Publicado: mayo 26, 2025, 11:30 pm
La movida del papado se ha comido toda la actualidad y la historia asociada a ella. Desde el ingreso hospitalario del Papa anterior hasta la elección y primeras declaraciones del nuevo, la Iglesia se ha zampado las noticias.
La Iglesia es ideal para la tele, son medios simbióticos. Ni los desfiles de modas como la gala Met ni los premios o las guerras dan tan bien en las pantallas gigantes y pequeñas que nos abducen.
El mundo-pantalla nos recuerda a McLuhan (y a Woody Allen, que lo coló en una peli) y su frase «el medio es el mensaje». La Iglesia es fundamental, medular, espectacular. Los colores, el arte en dosis inabarcables y la fe en la otra vida hacen audiencia por tres o cuatro vías. No hay institución, país o personaje que consiga ese tirón. Aparte de la metafísica, que es lo más importante para el ser humano después de todo lo demás.
El pobre Trump es de los que más ha sufrido esta sobredosis de capelos, joyas y ceremonias. Desde que quiso tomar el Capitolio por las bravas con aquellos secuaces capitaneados por el del casco de bisonte –a los que ha indultado–, no ha conseguido nada aparte del poder, que, como se ve y se sabe, tiene sus fricciones: la mayor es que casi nadie quiere hacer caso al que gobierna.
El ciclo papal, largo e intenso, se prolonga por la expectativa de que el único agente global que no tiene capacidad ejecutiva, ni ejército ni armas atómicas, es el Gran Influencer de las conciencias. Es lógico que tanto chupar pantalla el Vaticano haya exasperado a los que han perdido horas de presencia, empezando por los capitostes máximos Trump y Putin, amigotes y rivales, o enemigos y compinches (según días).
Pero a los que no están en prime time el papalicio también les ha robado protagonismo ante sus respectivas audiencias-país. Así, India y Pakistán, siempre en pleno derbi de Epsom, se han lanzado unos misiles para conseguir que sus poblaciones les amen (y, de paso, recuerden que si el Papa tiene vía directa ellos manejan bombas atómicas, que también son una vía directa a los otros mundos).
Los nacional-populismos (o sea, casi todos) necesitan gallear mucho para que la población no les olvide y deje de temerlos: o sea, la guerra o su amenaza, intercambiar algún pepinazo con el vecino, aumentar el presupuesto para tanques obsoletos (el tanque ya nace obsoleto).
Así que el ciclo papalicio de fastos, emociones (emoticonos) y fe (la única globalización que no se ha cargado Trump de momento) ha podido provocar celos de Estado, o sea, de grandes figurones presidencialistas de sí mismos que se han podido sentir, con toda razón, olvidados y ninguneados.
No hay forma de hacerse un hueco. Por eso Trump proclama cada día un arancel diferente. Al menos consigue que los mercados suban y bajen a lo loco. Y que la gente se aterrorice. Cada vez más capitostes creen que han de comportarse como terroristas para seguir al mando. Es el gran triunfo del terrorismo, la versión estatal. Hitler y Stalin y tantos otros ya lo hicieron, y esos antecedentes tenebrosos aumentan el miedo global.
Los celos de tantos presidentes ególatras que han perdido audiencia tensan y encarecen un poco más un mundo ya peligroso. Quizá el mayor servicio que podría prestar el Papa León XIV sería un mes de perfil bajo.

**DATOS REGISTRADOS**:
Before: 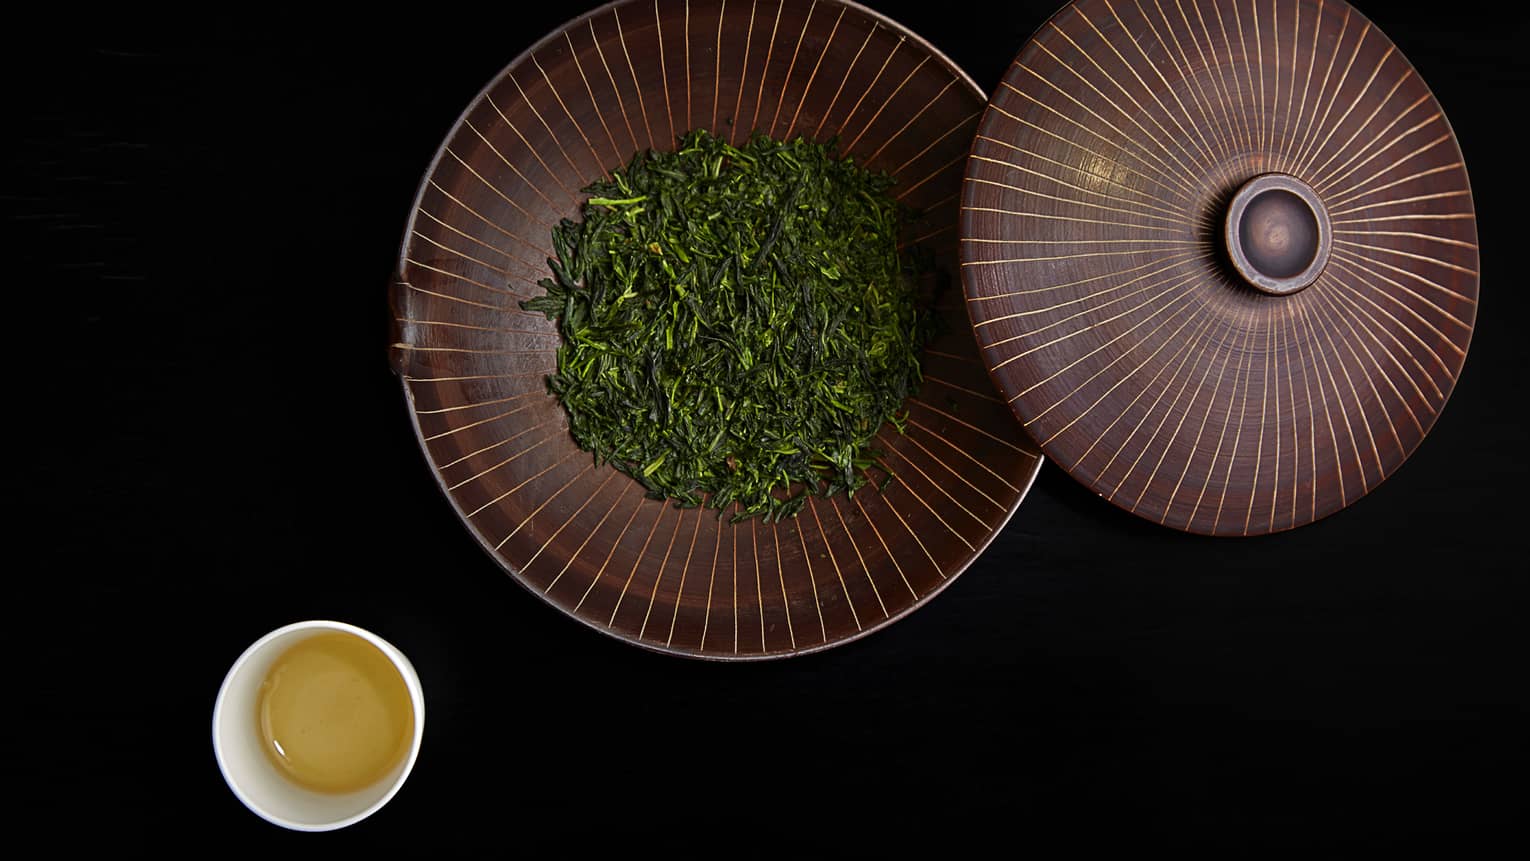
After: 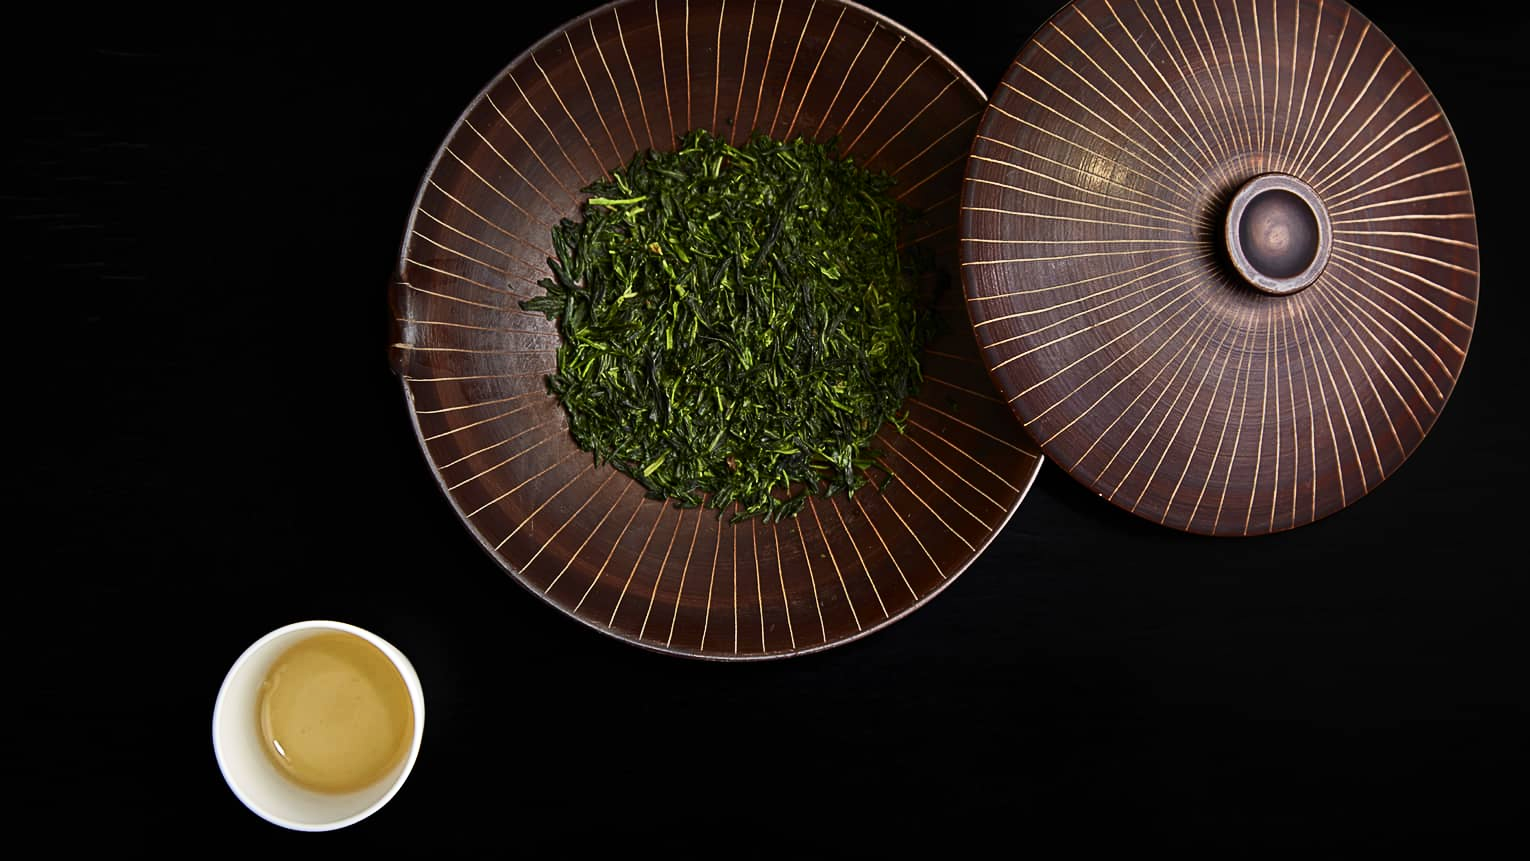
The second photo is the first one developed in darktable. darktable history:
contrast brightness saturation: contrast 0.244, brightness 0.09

**ACCIÓN REQUERIDA**:
Copia sin cambios el pasaje del artículo sobre el papado que comienza en «Los nacional-populismos (o» y termina en «ya nace obsoleto).». No hace falta consultar las líneas.

**TU RESPUESTA**:
Los nacional-populismos (o sea, casi todos) necesitan gallear mucho para que la población no les olvide y deje de temerlos: o sea, la guerra o su amenaza, intercambiar algún pepinazo con el vecino, aumentar el presupuesto para tanques obsoletos (el tanque ya nace obsoleto).